Cindy Gallop is calling on the advertising industry to provide a safety net to individuals willing to step forward and share their stories of sexual harassment.
Gallop, who has been flooded with stories of sexual harassment since making her original call-out to the industry, says that women and men won’t speak up because they fear they will never work again, they will be "unemployable" or they will be subject to legal proceedings having signed non-disclosure agreements.
Calling on the industry to provide victims of sexual harassment with a safety net, she said: "I want to ask every agency, agency leader and brand marketer in the UK who has principles, integrity, believes in doing the right thing, to put their name on a list of companies and people who say they welcome anyone brave enough to speak up about sexual harassment and will interview and hire them and instruct their recruiters and their HR and talent heads to actively welcome for interview and any jobs open, anyone who speaks up about sexual harassment."
The recurring motif in the emails I'm getting from women is, "I left the industry." Our industry has hemorrhaged stunning amounts of female creativity, talent and skills because of this systemic culture of sexual harassment.
According to Gallop, whilst she has received a deluge of emails from women opening up to share their experiences of sexual harassment in the workplace, many women signed an NDA as part of a pay off or exit. Gallop says: "the advertising industry has been buying women’s—and men’s silence on behalf of sexually harassing white men for decades".
Gallop points to the example of Zelda Perkins, a former assistant for Harvey Weinstein, who broke her NDA to speak out against the disgraced movie mogul. Perkins told the Financial Times she wanted to shine a light on these types of agreements in which "the inequality of power is so stark and relies on money rather than morality." She explained: "I want other women who have been disliked and who aren’t being allowed to own their own history or their trauma to be able to discuss what they have suffered. I want them to see that the sky won’t fall in."
The "Weinstein Effect"
To date, whilst many women in the advertising industry are coming forward to share their stories with Gallop; there remains a reluctance to come forward publicly. Of course these women do not owe it to anyone to share their stories, especially if they are not emotionally or legally prepared to deal with going public.
However, Gallop believes this is not what is holding women back: "What I am hearing time and time again in the emails I'm getting, is: 'I want to speak up. I've had enough. I hate that I am prevented from doing so by fear/potential unemployability/the NDA I signed.' I'm not hearing from the women who are feeling pressured to share publicly. I'm hearing from women and men who are contacting me because they really want to speak up but feel they can't."
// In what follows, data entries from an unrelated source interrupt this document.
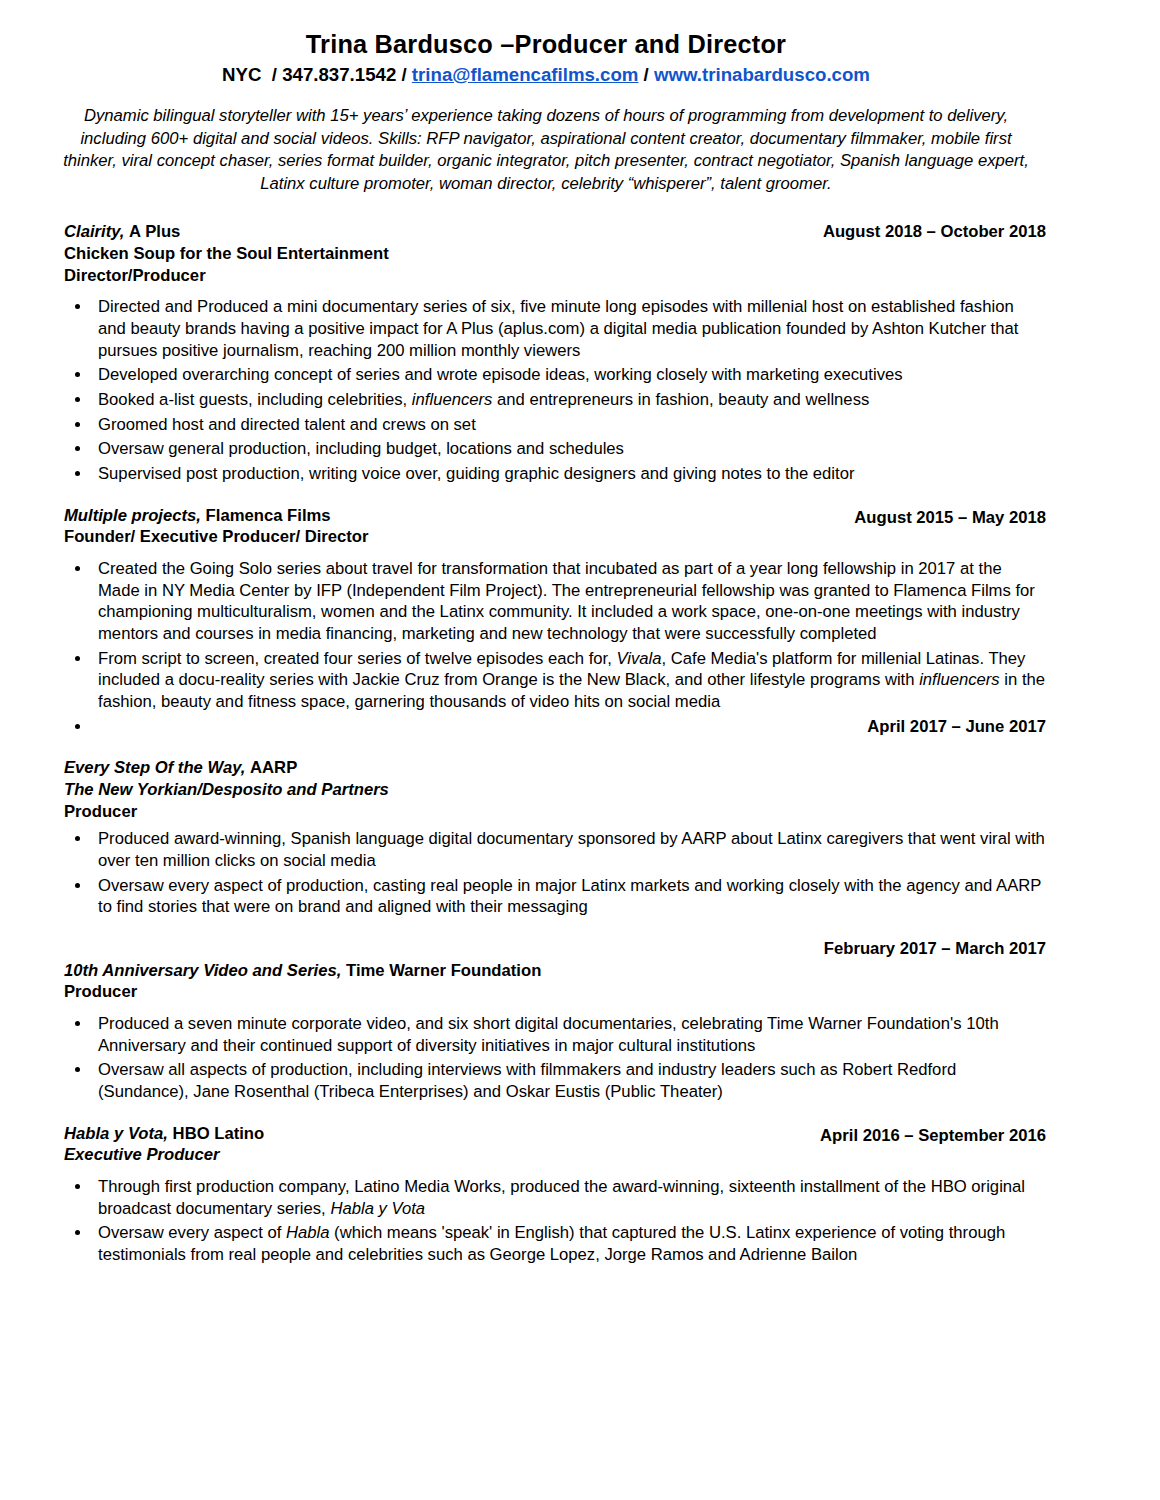Trina Bardusco –Producer and Director
NYC / 347.837.1542 / trina@flamencafilms.com / www.trinabardusco.com
Dynamic bilingual storyteller with 15+ years’ experience taking dozens of hours of programming from development to delivery, including 600+ digital and social videos. Skills: RFP navigator, aspirational content creator, documentary filmmaker, mobile first thinker, viral concept chaser, series format builder, organic integrator, pitch presenter, contract negotiator, Spanish language expert, Latinx culture promoter, woman director, celebrity “whisperer”, talent groomer.
August 2018 – October 2018
Clairity, A Plus
Chicken Soup for the Soul Entertainment
Director/Producer
Directed and Produced a mini documentary series of six, five minute long episodes with millenial host on established fashion and beauty brands having a positive impact for A Plus (aplus.com) a digital media publication founded by Ashton Kutcher that pursues positive journalism, reaching 200 million monthly viewers
Developed overarching concept of series and wrote episode ideas, working closely with marketing executives
Booked a-list guests, including celebrities, influencers and entrepreneurs in fashion, beauty and wellness
Groomed host and directed talent and crews on set
Oversaw general production, including budget, locations and schedules
Supervised post production, writing voice over, guiding graphic designers and giving notes to the editor
August 2015 – May 2018
Multiple projects, Flamenca Films
Founder/ Executive Producer/ Director
Created the Going Solo series about travel for transformation that incubated as part of a year long fellowship in 2017 at the Made in NY Media Center by IFP (Independent Film Project). The entrepreneurial fellowship was granted to Flamenca Films for championing multiculturalism, women and the Latinx community. It included a work space, one-on-one meetings with industry mentors and courses in media financing, marketing and new technology that were successfully completed
From script to screen, created four series of twelve episodes each for, Vivala, Cafe Media's platform for millenial Latinas. They included a docu-reality series with Jackie Cruz from Orange is the New Black, and other lifestyle programs with influencers in the fashion, beauty and fitness space, garnering thousands of video hits on social media
April 2017 – June 2017
Every Step Of the Way, AARP
The New Yorkian/Desposito and Partners
Producer
Produced award-winning, Spanish language digital documentary sponsored by AARP about Latinx caregivers that went viral with over ten million clicks on social media
Oversaw every aspect of production, casting real people in major Latinx markets and working closely with the agency and AARP to find stories that were on brand and aligned with their messaging
February 2017 – March 2017
10th Anniversary Video and Series, Time Warner Foundation
Producer
Produced a seven minute corporate video, and six short digital documentaries, celebrating Time Warner Foundation's 10th Anniversary and their continued support of diversity initiatives in major cultural institutions
Oversaw all aspects of production, including interviews with filmmakers and industry leaders such as Robert Redford (Sundance), Jane Rosenthal (Tribeca Enterprises) and Oskar Eustis (Public Theater)
April 2016 – September 2016
Habla y Vota, HBO Latino
Executive Producer
Through first production company, Latino Media Works, produced the award-winning, sixteenth installment of the HBO original broadcast documentary series, Habla y Vota
Oversaw every aspect of Habla (which means 'speak' in English) that captured the U.S. Latinx experience of voting through testimonials from real people and celebrities such as George Lopez, Jorge Ramos and Adrienne Bailon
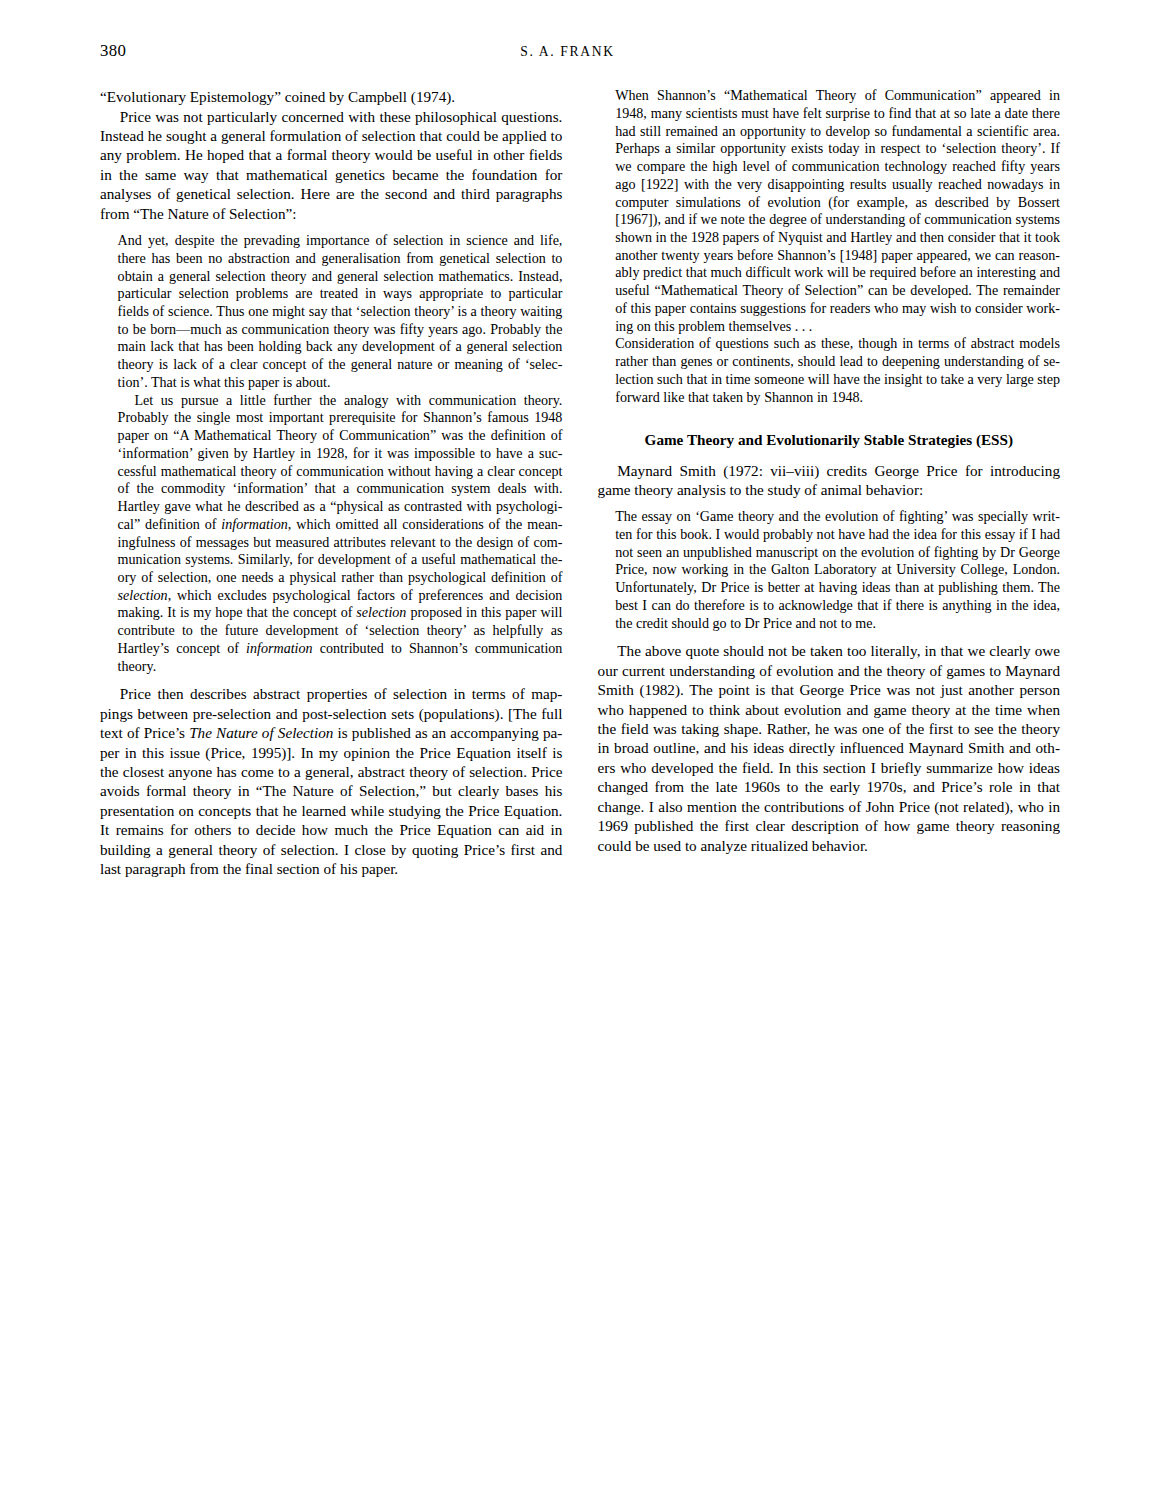380
S. A. Frank
“Evolutionary Epistemology” coined by Campbell (1974).
Price was not particularly concerned with these philosophical questions. Instead he sought a general formulation of selection that could be applied to any problem. He hoped that a formal theory would be useful in other fields in the same way that mathematical genetics became the foundation for analyses of genetical selection. Here are the second and third paragraphs from “The Nature of Selection”:
And yet, despite the prevading importance of selection in science and life, there has been no abstraction and generalisation from genetical selection to obtain a general selection theory and general selection mathematics. Instead, particular selection problems are treated in ways appropriate to particular fields of science. Thus one might say that ‘selection theory’ is a theory waiting to be born—much as communication theory was fifty years ago. Probably the main lack that has been holding back any development of a general selection theory is lack of a clear concept of the general nature or meaning of ‘selection’. That is what this paper is about.
Let us pursue a little further the analogy with communication theory. Probably the single most important prerequisite for Shannon’s famous 1948 paper on “A Mathematical Theory of Communication” was the definition of ‘information’ given by Hartley in 1928, for it was impossible to have a successful mathematical theory of communication without having a clear concept of the commodity ‘information’ that a communication system deals with. Hartley gave what he described as a “physical as contrasted with psychological” definition of information, which omitted all considerations of the meaningfulness of messages but measured attributes relevant to the design of communication systems. Similarly, for development of a useful mathematical theory of selection, one needs a physical rather than psychological definition of selection, which excludes psychological factors of preferences and decision making. It is my hope that the concept of selection proposed in this paper will contribute to the future development of ‘selection theory’ as helpfully as Hartley’s concept of information contributed to Shannon’s communication theory.
Price then describes abstract properties of selection in terms of mappings between pre-selection and post-selection sets (populations). [The full text of Price’s The Nature of Selection is published as an accompanying paper in this issue (Price, 1995)]. In my opinion the Price Equation itself is the closest anyone has come to a general, abstract theory of selection. Price avoids formal theory in “The Nature of Selection,” but clearly bases his presentation on concepts that he learned while studying the Price Equation. It remains for others to decide how much the Price Equation can aid in building a general theory of selection. I close by quoting Price’s first and last paragraph from the final section of his paper.
When Shannon’s “Mathematical Theory of Communication” appeared in 1948, many scientists must have felt surprise to find that at so late a date there had still remained an opportunity to develop so fundamental a scientific area. Perhaps a similar opportunity exists today in respect to ‘selection theory’. If we compare the high level of communication technology reached fifty years ago [1922] with the very disappointing results usually reached nowadays in computer simulations of evolution (for example, as described by Bossert [1967]), and if we note the degree of understanding of communication systems shown in the 1928 papers of Nyquist and Hartley and then consider that it took another twenty years before Shannon’s [1948] paper appeared, we can reasonably predict that much difficult work will be required before an interesting and useful “Mathematical Theory of Selection” can be developed. The remainder of this paper contains suggestions for readers who may wish to consider working on this problem themselves . . .
Consideration of questions such as these, though in terms of abstract models rather than genes or continents, should lead to deepening understanding of selection such that in time someone will have the insight to take a very large step forward like that taken by Shannon in 1948.
Game Theory and Evolutionarily Stable Strategies (ESS)
Maynard Smith (1972: vii–viii) credits George Price for introducing game theory analysis to the study of animal behavior:
The essay on ‘Game theory and the evolution of fighting’ was specially written for this book. I would probably not have had the idea for this essay if I had not seen an unpublished manuscript on the evolution of fighting by Dr George Price, now working in the Galton Laboratory at University College, London. Unfortunately, Dr Price is better at having ideas than at publishing them. The best I can do therefore is to acknowledge that if there is anything in the idea, the credit should go to Dr Price and not to me.
The above quote should not be taken too literally, in that we clearly owe our current understanding of evolution and the theory of games to Maynard Smith (1982). The point is that George Price was not just another person who happened to think about evolution and game theory at the time when the field was taking shape. Rather, he was one of the first to see the theory in broad outline, and his ideas directly influenced Maynard Smith and others who developed the field. In this section I briefly summarize how ideas changed from the late 1960s to the early 1970s, and Price’s role in that change. I also mention the contributions of John Price (not related), who in 1969 published the first clear description of how game theory reasoning could be used to analyze ritualized behavior.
Gallop made a specific appeal to men to share their stories. saying: "I am asking the men of the advertising industry, and especially those men who enabled, stood by, laughed, joined in, stayed silent, and who now regret it, to speak up as witnesses of sexual harassment and to name names. A number of men have contacted me saying, I know I could and should have done more then, and I want to do more now. One man said of what he bore witness to in the past, 'I have a daughter who is studying advertising and who is excited by the prospect of working in the industry. And the idea of her being subjected to this kind of behaviour by someone in power turns my stomach'."
A lack of humanity in human resources
Gallop added that she was "disgusted and horrified by the really appalling stories of how much HR departments and personnel have failed women being sexually harassed." She called on every agency and holding company to "seriously clean up its HR act". She added: "I am asking for names of HR people who did not do what they should have done—protect women, and men, against sexual harassment."
"An endemic culture of sexual harassment"
Commenting on the volume of stories she has received, Gallop said: "There is an endemic culture of sexual harassment driven and perpetuated by the people in power—white men—who are the gatekeepers to everything—jobs, promotions, pay, awards, status, fame—which means people are too terrified to speak up publicly against them."
Commenting on the volume of emails she has received, Gallop said: "I knew it was bad, but I never knew the full extent of how really bad it is until now. The recurring motif in the emails I'm getting from women is, 'I left the industry.' Our industry has hemorrhaged stunning amounts of female creativity, talent and skills because of this systemic culture of sexual harassment."